--- BEGIN Available records ---

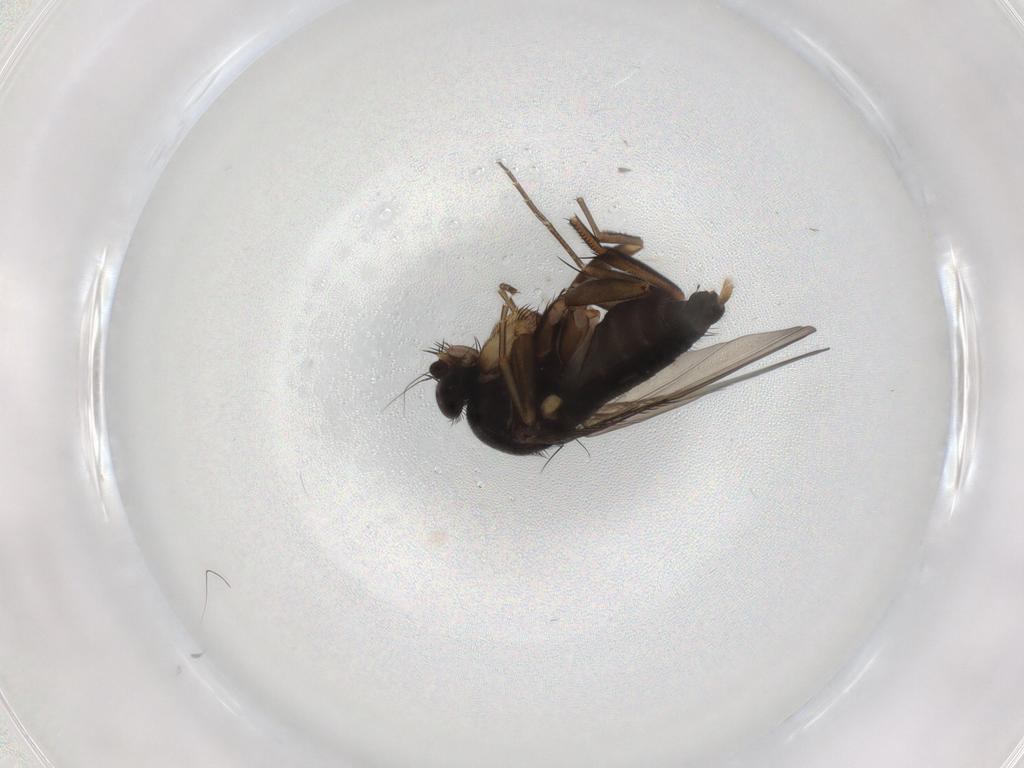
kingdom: Animalia
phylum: Arthropoda
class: Insecta
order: Diptera
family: Phoridae
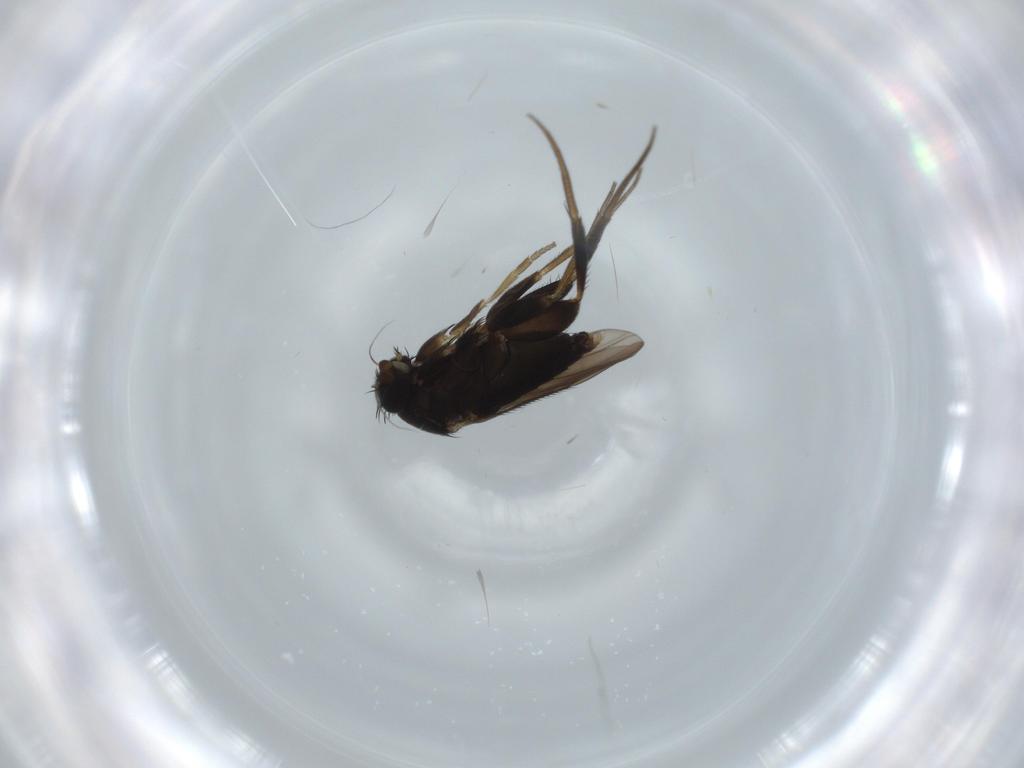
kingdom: Animalia
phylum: Arthropoda
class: Insecta
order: Diptera
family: Phoridae
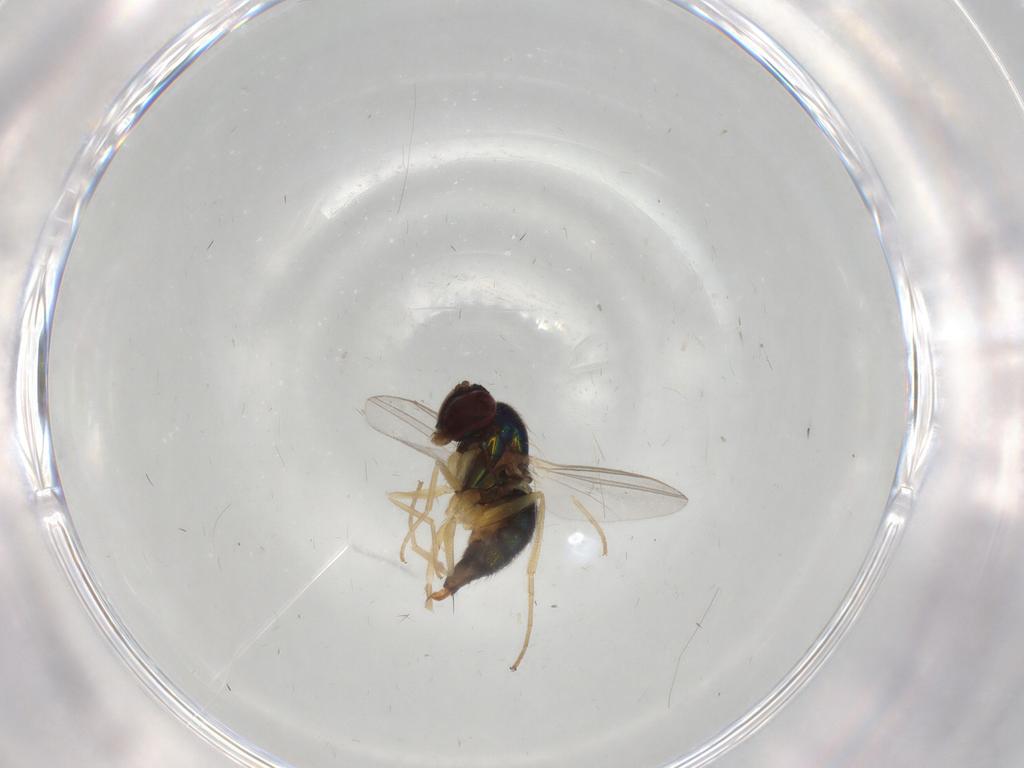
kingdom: Animalia
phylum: Arthropoda
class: Insecta
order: Diptera
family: Dolichopodidae
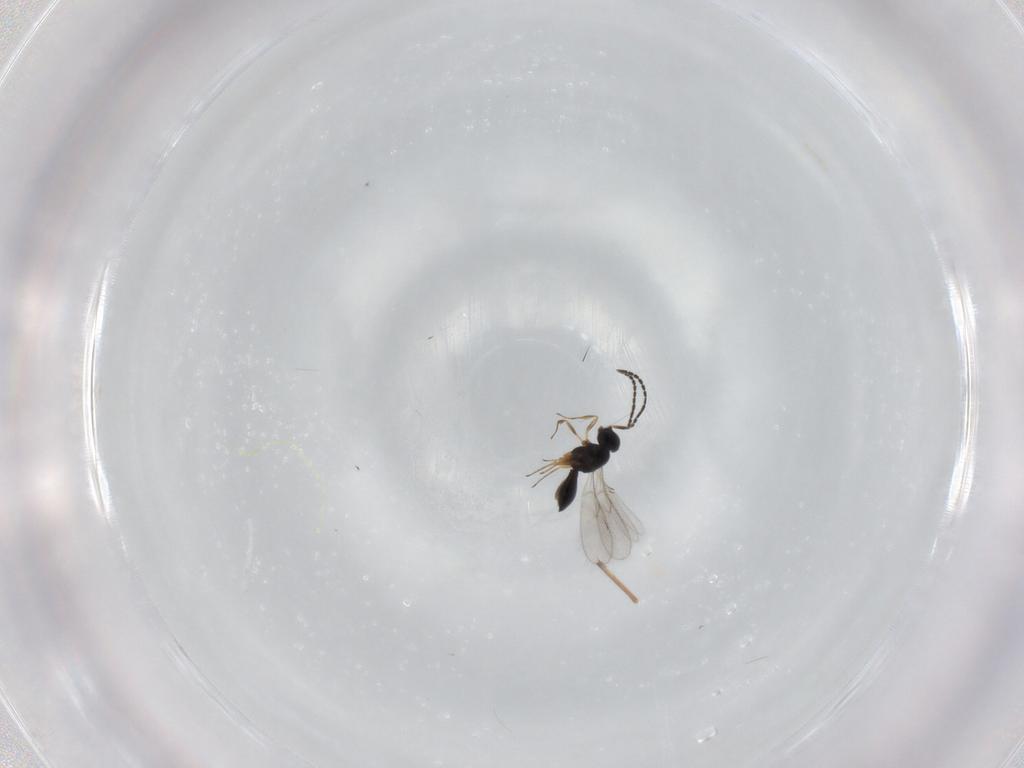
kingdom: Animalia
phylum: Arthropoda
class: Insecta
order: Hymenoptera
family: Scelionidae
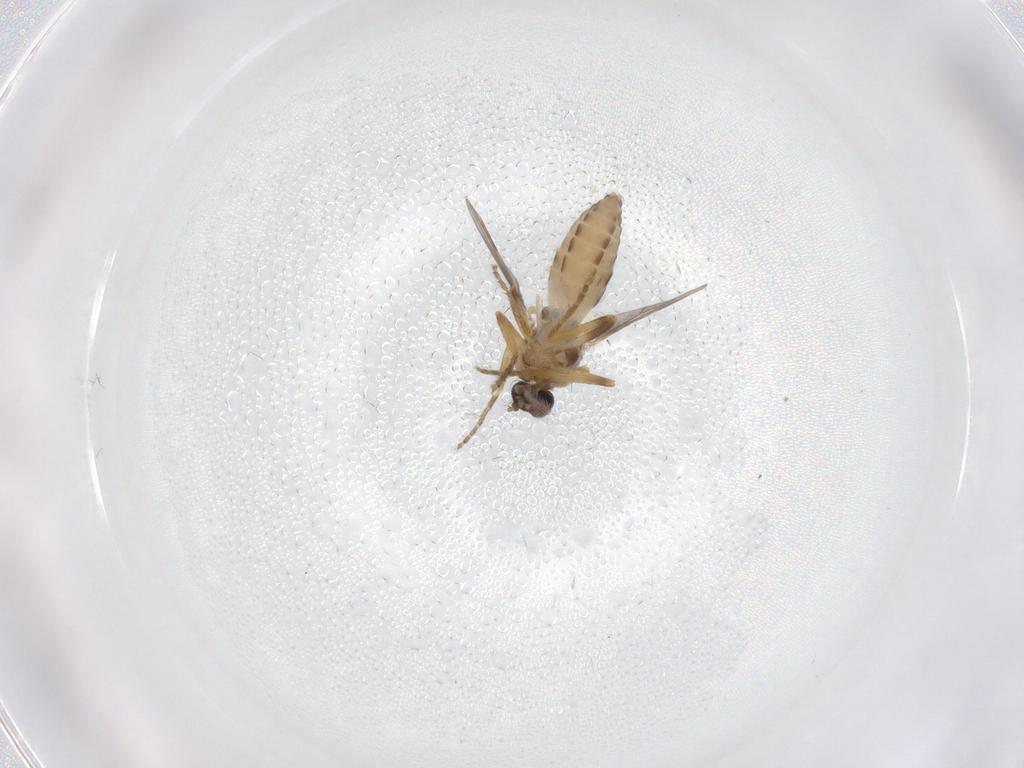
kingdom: Animalia
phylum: Arthropoda
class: Insecta
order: Diptera
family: Ceratopogonidae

--- END Available records ---

• _Problem requirements_
Transcribe every classification line in the listing above word for word, leaving out the pictures.

• _Exercise solution_
kingdom: Animalia
phylum: Arthropoda
class: Insecta
order: Diptera
family: Phoridae
kingdom: Animalia
phylum: Arthropoda
class: Insecta
order: Diptera
family: Phoridae
kingdom: Animalia
phylum: Arthropoda
class: Insecta
order: Diptera
family: Dolichopodidae
kingdom: Animalia
phylum: Arthropoda
class: Insecta
order: Hymenoptera
family: Scelionidae
kingdom: Animalia
phylum: Arthropoda
class: Insecta
order: Diptera
family: Ceratopogonidae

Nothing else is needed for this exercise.